▸ **What is expected**
Would you filter these records and copy every line that has the word "plant"?

********************

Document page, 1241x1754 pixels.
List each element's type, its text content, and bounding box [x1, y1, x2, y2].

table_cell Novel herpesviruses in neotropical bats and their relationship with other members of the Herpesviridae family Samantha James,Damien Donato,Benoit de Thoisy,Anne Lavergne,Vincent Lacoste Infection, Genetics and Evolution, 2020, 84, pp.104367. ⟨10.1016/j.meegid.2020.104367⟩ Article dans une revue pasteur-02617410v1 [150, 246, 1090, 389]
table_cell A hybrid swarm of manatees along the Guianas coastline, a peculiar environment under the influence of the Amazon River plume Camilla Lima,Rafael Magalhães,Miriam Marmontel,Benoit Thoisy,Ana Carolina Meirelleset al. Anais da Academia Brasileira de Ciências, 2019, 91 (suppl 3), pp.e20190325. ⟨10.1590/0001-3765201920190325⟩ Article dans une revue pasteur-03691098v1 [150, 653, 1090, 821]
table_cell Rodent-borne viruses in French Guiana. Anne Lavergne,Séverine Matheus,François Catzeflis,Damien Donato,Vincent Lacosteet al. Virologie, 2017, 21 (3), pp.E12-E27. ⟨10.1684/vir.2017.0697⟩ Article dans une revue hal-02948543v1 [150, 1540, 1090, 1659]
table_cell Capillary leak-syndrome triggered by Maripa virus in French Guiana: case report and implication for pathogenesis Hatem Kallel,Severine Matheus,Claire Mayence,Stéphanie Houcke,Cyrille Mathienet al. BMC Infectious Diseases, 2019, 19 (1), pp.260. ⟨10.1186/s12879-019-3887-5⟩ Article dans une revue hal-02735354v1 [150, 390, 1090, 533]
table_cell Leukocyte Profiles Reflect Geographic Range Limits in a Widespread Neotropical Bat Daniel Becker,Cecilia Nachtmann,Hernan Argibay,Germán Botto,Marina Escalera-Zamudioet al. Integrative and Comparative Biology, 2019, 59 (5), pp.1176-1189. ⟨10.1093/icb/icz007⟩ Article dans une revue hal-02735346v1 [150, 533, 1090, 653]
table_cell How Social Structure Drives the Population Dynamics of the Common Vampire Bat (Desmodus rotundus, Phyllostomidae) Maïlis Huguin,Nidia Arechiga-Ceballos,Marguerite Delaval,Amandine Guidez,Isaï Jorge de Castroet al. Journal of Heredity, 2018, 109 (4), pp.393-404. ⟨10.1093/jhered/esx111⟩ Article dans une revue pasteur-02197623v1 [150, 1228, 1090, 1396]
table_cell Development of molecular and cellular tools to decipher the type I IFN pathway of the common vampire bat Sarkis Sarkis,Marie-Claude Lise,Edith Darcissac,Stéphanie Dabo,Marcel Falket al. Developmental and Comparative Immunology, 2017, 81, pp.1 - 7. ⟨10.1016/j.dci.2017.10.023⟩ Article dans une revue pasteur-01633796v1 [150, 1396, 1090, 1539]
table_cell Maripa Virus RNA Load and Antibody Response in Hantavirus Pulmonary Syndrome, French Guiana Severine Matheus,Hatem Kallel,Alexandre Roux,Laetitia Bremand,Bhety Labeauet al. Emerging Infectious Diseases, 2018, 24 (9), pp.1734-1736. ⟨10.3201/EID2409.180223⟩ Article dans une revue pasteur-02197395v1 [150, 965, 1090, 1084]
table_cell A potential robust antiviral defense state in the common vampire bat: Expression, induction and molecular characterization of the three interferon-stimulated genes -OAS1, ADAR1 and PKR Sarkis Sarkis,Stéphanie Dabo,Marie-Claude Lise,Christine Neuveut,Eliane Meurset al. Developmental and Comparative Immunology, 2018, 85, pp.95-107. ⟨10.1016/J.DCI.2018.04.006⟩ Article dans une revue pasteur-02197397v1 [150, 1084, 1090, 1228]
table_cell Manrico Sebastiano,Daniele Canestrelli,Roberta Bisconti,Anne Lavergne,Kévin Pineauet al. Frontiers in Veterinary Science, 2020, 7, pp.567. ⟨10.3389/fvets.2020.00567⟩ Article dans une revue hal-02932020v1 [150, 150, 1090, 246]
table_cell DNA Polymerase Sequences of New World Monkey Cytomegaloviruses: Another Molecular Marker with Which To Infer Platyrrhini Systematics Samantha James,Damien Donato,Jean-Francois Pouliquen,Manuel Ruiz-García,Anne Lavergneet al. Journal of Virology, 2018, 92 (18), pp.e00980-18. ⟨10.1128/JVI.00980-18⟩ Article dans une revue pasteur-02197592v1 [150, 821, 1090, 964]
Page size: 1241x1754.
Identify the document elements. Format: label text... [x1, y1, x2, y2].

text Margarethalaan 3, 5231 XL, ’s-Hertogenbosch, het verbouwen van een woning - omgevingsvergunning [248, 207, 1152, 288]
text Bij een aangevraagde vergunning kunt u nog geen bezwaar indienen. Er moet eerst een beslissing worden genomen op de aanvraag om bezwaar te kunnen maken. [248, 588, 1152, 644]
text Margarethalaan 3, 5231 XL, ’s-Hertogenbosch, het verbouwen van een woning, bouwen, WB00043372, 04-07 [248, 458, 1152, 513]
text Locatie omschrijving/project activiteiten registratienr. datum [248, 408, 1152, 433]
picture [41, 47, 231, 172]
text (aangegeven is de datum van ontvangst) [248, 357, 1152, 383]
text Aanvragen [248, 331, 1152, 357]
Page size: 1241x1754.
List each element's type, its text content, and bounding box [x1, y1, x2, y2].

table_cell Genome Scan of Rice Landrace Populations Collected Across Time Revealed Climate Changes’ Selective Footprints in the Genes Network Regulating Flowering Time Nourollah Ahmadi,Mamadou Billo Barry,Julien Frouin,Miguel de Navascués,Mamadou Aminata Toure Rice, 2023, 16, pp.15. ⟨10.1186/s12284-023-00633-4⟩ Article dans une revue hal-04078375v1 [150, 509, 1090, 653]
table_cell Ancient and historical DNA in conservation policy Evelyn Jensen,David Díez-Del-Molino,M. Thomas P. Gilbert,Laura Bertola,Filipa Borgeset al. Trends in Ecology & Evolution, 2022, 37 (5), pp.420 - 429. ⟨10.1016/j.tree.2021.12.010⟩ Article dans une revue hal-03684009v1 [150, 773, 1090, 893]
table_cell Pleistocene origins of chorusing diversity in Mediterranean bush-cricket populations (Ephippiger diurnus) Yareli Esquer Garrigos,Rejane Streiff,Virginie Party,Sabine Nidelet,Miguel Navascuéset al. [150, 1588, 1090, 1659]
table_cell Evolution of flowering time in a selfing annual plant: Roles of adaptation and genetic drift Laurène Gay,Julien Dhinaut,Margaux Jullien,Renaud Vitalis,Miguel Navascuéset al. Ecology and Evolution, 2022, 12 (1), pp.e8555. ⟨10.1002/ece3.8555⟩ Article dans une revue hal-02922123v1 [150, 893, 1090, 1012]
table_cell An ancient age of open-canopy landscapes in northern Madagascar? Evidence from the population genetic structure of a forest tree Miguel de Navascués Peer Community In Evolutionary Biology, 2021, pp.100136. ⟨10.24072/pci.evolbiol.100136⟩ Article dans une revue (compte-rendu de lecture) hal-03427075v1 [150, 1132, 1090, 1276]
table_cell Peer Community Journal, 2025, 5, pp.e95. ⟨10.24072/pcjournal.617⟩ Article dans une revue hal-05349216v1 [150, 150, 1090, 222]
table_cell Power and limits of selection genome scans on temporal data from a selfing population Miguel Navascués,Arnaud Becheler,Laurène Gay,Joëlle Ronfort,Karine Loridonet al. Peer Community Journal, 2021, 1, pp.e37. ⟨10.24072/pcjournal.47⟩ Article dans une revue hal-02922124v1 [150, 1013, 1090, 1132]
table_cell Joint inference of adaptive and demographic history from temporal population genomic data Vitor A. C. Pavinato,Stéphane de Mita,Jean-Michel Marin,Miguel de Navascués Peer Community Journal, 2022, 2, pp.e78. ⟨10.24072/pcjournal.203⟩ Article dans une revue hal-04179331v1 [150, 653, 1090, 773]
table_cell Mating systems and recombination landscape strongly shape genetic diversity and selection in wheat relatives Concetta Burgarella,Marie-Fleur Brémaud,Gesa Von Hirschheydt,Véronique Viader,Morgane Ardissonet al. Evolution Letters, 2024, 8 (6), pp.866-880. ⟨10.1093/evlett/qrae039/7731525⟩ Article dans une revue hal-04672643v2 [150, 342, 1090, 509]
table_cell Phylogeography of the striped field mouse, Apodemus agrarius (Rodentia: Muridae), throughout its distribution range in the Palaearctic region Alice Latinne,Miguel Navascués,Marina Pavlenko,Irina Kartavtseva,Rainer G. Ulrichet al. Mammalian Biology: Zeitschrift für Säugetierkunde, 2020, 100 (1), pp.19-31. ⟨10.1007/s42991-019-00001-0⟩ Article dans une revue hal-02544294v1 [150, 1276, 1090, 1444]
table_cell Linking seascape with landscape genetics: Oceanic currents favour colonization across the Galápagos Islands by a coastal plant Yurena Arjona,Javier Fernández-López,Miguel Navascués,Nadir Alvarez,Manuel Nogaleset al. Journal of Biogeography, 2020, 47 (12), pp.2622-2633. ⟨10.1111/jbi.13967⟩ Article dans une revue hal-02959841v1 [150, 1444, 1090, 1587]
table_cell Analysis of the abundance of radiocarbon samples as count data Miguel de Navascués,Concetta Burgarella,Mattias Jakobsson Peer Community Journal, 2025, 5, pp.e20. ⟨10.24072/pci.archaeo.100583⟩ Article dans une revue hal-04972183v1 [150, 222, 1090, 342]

********************

▸ **Final answer**
table_cell Evolution of flowering time in a selfing annual plant: Roles of adaptation and genetic drift Laurène Gay,Julien Dhinaut,Margaux Jullien,Renaud Vitalis,Miguel Navascuéset al. Ecology and Evolution, 2022, 12 (1), pp.e8555. ⟨10.1002/ece3.8555⟩ Article dans une revue hal-02922123v1 [150, 893, 1090, 1012]
table_cell Linking seascape with landscape genetics: Oceanic currents favour colonization across the Galápagos Islands by a coastal plant Yurena Arjona,Javier Fernández-López,Miguel Navascués,Nadir Alvarez,Manuel Nogaleset al. Journal of Biogeography, 2020, 47 (12), pp.2622-2633. ⟨10.1111/jbi.13967⟩ Article dans une revue hal-02959841v1 [150, 1444, 1090, 1587]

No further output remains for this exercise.